**Exercise goal**
Count the lines in the records below that contain the word "India", and reply with only that number.

**Input for this task**
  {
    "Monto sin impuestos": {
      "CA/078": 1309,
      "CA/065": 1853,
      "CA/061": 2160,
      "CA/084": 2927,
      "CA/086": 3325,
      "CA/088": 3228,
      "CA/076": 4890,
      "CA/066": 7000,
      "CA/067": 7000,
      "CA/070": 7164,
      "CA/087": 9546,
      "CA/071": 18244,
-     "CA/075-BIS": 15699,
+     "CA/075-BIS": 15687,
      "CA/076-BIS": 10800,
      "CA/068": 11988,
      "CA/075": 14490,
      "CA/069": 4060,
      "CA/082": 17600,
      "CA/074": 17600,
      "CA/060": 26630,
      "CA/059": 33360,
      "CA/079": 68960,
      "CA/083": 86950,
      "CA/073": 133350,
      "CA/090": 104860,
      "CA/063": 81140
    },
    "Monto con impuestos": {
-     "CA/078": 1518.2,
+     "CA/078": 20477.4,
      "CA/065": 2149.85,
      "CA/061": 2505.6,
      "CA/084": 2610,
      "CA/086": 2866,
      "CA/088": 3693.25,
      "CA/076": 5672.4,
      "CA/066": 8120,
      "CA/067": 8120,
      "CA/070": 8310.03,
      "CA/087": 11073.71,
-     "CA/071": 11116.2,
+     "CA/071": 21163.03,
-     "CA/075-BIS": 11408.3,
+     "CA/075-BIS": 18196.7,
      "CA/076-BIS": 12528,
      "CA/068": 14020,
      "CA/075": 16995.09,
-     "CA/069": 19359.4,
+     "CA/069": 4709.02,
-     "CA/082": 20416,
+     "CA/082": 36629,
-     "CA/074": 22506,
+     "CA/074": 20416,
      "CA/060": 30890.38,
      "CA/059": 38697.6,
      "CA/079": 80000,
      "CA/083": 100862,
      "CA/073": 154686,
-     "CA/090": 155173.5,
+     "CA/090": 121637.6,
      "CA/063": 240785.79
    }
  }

==

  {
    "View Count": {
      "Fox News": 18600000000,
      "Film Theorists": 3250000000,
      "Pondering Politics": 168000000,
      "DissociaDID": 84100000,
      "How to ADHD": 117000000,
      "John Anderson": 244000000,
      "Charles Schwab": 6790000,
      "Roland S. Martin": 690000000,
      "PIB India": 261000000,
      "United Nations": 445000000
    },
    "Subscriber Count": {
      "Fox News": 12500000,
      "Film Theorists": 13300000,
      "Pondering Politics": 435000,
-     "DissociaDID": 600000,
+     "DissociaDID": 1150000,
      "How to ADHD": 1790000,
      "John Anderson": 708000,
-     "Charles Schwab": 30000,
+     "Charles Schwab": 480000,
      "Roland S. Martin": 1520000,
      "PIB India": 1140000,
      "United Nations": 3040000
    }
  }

**Task answer**
2